# headed that way this week lookin for tips



## Rediculous (May 5, 2012)

It's a bad time to go to the lagoons. What you'll see is not what made it world famous. There are still plenty of fish, but it's just plain ugly. Weedless softs, will be your best bet. As for an area, you just have to travel around and find an area with a lesser amount of floating grass. 

I haven't fished the lagoons in a couple weeks. I've been catching a ton of fish in the backcountries that border the lagoon, to the north. I've also heard really good reports from just south of the IRL, so maybe check out that area.

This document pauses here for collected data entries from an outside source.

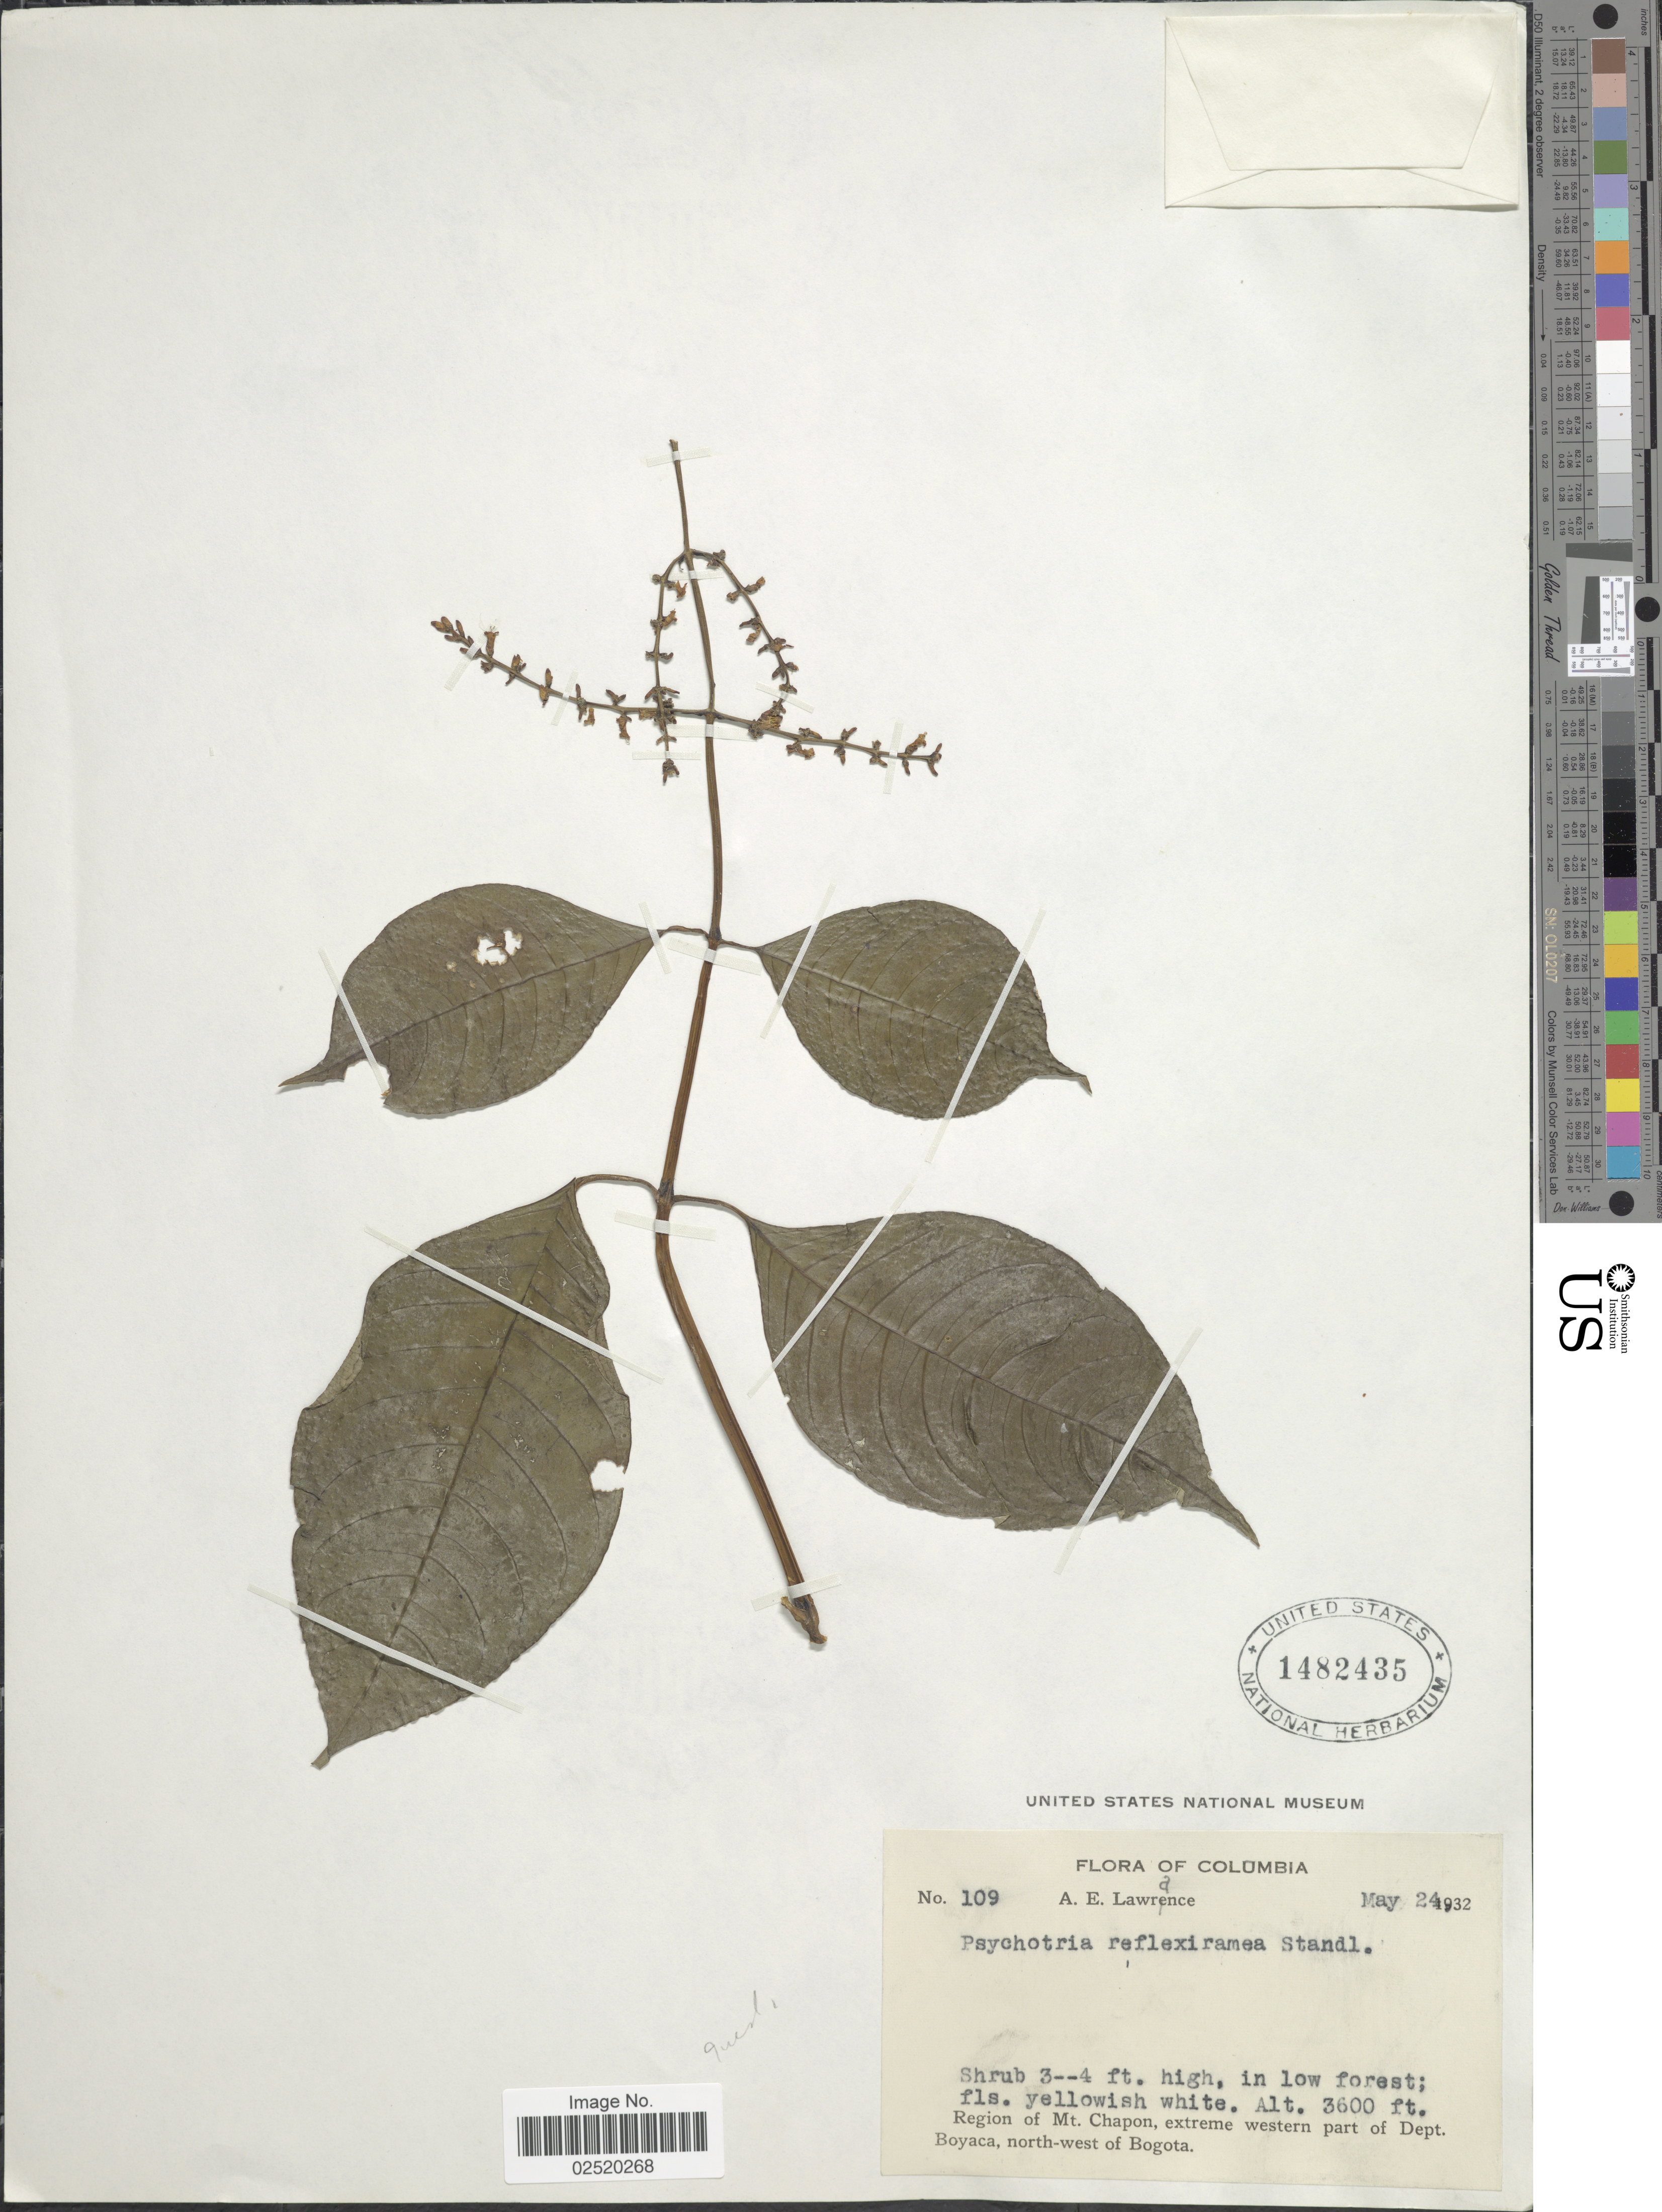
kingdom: Plantae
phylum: Tracheophyta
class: Magnoliopsida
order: Gentianales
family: Rubiaceae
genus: Psychotria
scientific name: Psychotria reflexiramea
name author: Standl.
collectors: A. Lawrance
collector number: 109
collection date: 1932-05-24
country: Colombia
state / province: Boyacá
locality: Region of Mt. Chapon, extreme western part of Dept. Boyaca, north-west of Bogota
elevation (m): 1097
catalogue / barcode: US 1482435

Good luck, I hope you can get on some fish.


----------



## cutrunner (Jun 8, 2010)

Pickup your boat and head another 5 hours south and go to the keys. Might as well ;Dy


----------



## timj (Aug 31, 2011)

> Pickup your boat and head another 5 hours south and go to the keys. Might as well ;Dy


that would be awesome but then im looking at a 12 to 13hr drive home the next day... though ive done it before its alot for 1 day. so im gonna stick to around the space coast. we are planning a keys trip for this winter.


----------



## phishphood (Dec 15, 2006)

I fished the north end of the lagoon Saturday and the water is still pretty bad. On the bright side, I still caught some fish and they really aren't boat shy so you can get right up on them pretty much. 
What kind of boat are you picking up????


----------



## timj (Aug 31, 2011)

Man i'm frustrated... The seller backed out on me a DAY before I was coming down to pick it up even after I made a security deposit... what is up with people down there doesn't anyone want to actually sell a boat they have for sale? anyway mayben by the time i can actually get someone to follow through with a sale the lagoon will be cleared up. 

thanks for replies anyway


----------



## el9surf (Dec 23, 2008)

The Lagoon's been clear enough in the areas I have been fishing


----------